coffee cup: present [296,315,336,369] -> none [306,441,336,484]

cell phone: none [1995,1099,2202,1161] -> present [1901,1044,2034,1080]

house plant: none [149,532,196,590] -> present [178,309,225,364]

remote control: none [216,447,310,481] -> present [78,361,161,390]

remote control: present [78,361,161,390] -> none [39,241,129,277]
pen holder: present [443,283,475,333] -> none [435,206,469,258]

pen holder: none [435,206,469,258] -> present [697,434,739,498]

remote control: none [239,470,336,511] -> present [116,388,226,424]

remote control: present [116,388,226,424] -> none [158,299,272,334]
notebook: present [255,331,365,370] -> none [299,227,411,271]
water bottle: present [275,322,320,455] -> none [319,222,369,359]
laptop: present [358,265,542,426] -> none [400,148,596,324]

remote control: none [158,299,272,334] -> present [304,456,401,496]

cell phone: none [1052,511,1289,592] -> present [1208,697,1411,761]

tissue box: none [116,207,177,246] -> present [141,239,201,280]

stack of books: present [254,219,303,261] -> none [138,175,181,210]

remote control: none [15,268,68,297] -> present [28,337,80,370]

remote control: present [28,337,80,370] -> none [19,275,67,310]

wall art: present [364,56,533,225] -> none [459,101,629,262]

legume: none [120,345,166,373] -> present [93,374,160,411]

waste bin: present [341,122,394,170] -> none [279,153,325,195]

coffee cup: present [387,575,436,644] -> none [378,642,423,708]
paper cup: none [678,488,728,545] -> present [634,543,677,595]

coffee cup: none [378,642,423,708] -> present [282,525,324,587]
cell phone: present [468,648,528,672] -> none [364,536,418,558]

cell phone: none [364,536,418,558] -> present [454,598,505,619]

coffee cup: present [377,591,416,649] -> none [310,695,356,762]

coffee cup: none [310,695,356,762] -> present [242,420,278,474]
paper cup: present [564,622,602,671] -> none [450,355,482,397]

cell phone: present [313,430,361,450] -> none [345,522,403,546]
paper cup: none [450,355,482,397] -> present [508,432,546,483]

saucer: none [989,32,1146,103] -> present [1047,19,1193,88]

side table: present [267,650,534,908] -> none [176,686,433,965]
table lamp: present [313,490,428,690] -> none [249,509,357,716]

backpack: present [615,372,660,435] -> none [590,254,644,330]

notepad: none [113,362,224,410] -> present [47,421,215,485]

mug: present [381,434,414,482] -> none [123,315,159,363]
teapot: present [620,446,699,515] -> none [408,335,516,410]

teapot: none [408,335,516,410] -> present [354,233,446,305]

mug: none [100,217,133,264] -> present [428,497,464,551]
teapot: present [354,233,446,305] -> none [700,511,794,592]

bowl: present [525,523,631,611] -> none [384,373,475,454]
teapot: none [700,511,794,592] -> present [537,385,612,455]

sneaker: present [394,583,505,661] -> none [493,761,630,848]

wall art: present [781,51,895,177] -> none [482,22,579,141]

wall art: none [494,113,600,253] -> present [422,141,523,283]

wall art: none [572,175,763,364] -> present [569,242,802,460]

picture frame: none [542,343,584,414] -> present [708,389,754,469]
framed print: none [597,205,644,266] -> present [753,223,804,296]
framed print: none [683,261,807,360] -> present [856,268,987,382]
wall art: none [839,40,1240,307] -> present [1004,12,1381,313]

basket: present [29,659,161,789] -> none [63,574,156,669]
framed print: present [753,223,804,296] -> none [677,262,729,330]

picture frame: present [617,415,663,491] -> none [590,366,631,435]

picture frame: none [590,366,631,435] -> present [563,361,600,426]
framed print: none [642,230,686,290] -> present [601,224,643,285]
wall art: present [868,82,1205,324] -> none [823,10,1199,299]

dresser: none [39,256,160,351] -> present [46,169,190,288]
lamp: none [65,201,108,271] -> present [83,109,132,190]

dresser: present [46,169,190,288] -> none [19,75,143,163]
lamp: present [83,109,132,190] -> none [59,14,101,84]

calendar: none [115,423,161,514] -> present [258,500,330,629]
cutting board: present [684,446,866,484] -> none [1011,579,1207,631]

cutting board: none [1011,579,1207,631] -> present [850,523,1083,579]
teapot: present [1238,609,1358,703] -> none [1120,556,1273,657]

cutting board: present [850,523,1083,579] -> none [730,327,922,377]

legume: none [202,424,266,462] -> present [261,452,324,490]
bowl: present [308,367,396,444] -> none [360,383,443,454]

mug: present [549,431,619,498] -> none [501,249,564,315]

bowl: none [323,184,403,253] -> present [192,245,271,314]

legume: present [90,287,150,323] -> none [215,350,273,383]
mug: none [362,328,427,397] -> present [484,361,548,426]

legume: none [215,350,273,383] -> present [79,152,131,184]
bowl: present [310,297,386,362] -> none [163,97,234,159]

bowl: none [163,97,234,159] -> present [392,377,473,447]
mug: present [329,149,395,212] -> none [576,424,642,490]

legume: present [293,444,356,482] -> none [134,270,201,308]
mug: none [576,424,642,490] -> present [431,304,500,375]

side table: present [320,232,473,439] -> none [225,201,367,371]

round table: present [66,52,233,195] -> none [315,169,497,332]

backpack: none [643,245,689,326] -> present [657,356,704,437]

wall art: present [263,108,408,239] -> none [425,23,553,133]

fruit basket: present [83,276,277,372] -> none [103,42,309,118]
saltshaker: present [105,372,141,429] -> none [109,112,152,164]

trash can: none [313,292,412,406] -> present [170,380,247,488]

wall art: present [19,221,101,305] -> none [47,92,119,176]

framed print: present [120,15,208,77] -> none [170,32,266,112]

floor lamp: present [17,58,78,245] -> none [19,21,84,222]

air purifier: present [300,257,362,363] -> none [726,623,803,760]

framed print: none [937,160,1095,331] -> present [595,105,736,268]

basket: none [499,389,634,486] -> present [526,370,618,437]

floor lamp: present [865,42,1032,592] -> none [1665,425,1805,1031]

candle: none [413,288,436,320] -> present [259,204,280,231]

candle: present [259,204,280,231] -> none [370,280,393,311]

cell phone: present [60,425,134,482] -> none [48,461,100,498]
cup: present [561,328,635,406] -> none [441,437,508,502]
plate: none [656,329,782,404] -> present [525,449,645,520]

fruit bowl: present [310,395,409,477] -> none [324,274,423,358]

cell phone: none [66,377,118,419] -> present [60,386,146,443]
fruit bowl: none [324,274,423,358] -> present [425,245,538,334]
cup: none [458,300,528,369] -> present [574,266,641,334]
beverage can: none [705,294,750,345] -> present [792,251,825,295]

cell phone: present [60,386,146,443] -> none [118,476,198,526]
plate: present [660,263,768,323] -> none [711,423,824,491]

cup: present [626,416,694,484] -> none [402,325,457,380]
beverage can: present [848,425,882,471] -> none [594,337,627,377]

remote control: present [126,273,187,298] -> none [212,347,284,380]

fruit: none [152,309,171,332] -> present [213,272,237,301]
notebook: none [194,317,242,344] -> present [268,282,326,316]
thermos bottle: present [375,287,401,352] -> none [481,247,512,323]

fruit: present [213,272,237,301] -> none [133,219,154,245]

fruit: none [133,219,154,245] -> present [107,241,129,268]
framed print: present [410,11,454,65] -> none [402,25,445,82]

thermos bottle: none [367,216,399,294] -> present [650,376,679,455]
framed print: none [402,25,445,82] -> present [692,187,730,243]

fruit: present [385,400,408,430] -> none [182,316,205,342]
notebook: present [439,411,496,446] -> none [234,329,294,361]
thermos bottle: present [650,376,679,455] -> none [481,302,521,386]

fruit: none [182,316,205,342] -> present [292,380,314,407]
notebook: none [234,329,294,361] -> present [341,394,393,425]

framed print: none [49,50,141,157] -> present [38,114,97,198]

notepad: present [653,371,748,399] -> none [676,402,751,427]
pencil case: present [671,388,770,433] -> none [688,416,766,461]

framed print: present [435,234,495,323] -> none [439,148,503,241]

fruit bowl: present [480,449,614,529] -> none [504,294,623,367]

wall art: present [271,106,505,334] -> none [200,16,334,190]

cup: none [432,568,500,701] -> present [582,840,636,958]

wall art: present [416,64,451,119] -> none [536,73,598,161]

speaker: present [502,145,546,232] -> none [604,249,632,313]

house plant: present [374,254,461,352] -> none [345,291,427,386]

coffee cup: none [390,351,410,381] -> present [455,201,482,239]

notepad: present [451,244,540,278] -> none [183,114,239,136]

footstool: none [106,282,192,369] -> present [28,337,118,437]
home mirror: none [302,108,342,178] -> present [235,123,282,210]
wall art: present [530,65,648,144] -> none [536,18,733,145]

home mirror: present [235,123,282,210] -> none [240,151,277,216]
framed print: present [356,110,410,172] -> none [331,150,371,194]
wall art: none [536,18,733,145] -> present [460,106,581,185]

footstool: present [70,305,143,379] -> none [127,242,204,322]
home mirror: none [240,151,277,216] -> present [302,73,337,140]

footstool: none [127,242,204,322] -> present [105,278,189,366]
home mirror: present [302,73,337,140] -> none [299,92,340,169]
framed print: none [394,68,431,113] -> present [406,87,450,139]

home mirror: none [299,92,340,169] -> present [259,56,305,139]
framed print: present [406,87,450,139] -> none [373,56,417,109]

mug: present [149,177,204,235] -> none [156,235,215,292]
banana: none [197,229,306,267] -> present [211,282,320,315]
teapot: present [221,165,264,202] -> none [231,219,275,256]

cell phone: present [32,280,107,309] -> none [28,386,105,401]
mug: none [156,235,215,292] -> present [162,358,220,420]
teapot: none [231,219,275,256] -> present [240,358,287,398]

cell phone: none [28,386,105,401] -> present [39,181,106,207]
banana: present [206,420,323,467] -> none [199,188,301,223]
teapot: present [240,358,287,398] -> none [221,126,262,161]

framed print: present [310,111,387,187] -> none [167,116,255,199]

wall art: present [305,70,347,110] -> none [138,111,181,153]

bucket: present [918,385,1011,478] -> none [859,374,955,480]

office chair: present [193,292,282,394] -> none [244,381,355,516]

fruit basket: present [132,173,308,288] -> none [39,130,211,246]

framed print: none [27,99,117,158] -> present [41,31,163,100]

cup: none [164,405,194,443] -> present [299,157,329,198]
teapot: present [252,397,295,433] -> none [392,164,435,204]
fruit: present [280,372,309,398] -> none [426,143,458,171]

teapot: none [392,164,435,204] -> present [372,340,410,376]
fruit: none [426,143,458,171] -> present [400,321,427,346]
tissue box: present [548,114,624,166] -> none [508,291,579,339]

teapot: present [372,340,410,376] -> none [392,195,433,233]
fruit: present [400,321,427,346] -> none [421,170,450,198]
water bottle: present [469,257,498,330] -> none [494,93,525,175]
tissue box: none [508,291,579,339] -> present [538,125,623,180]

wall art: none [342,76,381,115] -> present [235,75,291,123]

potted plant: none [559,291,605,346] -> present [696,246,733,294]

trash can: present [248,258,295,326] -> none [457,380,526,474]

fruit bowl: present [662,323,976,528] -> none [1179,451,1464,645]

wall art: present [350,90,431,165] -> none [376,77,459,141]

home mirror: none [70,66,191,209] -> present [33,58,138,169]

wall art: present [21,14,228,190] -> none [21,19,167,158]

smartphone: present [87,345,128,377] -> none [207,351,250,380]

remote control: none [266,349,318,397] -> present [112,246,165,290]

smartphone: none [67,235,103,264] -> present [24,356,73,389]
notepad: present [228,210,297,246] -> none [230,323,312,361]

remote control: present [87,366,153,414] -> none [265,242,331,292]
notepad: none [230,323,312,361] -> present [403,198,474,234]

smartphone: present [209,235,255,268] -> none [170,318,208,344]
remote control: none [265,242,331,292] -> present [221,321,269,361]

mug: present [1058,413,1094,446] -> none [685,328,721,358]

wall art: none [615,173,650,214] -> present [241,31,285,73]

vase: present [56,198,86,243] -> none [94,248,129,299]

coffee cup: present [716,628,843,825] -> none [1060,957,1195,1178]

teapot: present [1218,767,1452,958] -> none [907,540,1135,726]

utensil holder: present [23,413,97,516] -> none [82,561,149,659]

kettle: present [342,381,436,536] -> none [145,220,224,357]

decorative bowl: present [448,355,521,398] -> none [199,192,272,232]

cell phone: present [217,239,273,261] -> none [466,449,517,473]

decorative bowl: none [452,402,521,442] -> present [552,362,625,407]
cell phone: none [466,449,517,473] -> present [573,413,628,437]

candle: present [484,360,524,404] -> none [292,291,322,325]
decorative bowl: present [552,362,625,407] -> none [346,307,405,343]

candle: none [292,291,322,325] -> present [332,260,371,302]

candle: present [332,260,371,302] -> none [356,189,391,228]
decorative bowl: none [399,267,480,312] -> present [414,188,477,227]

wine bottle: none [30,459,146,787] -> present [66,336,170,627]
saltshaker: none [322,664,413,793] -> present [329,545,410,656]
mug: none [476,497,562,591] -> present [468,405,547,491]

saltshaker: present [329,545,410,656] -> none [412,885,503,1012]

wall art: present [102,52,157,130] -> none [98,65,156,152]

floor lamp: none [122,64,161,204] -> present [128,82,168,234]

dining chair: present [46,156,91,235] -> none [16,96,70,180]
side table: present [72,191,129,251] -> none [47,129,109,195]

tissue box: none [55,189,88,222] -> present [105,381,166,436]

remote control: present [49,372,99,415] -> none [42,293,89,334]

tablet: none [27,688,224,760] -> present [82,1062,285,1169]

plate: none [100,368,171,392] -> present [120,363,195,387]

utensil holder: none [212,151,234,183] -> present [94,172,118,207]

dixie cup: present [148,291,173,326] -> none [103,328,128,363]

▬▬▬▬▬▬

• [AIM OF THE TASK]: Your answer must be a single number: how many lines of the records contain the word "cutting".

• [SOLUTION BELOW]: 3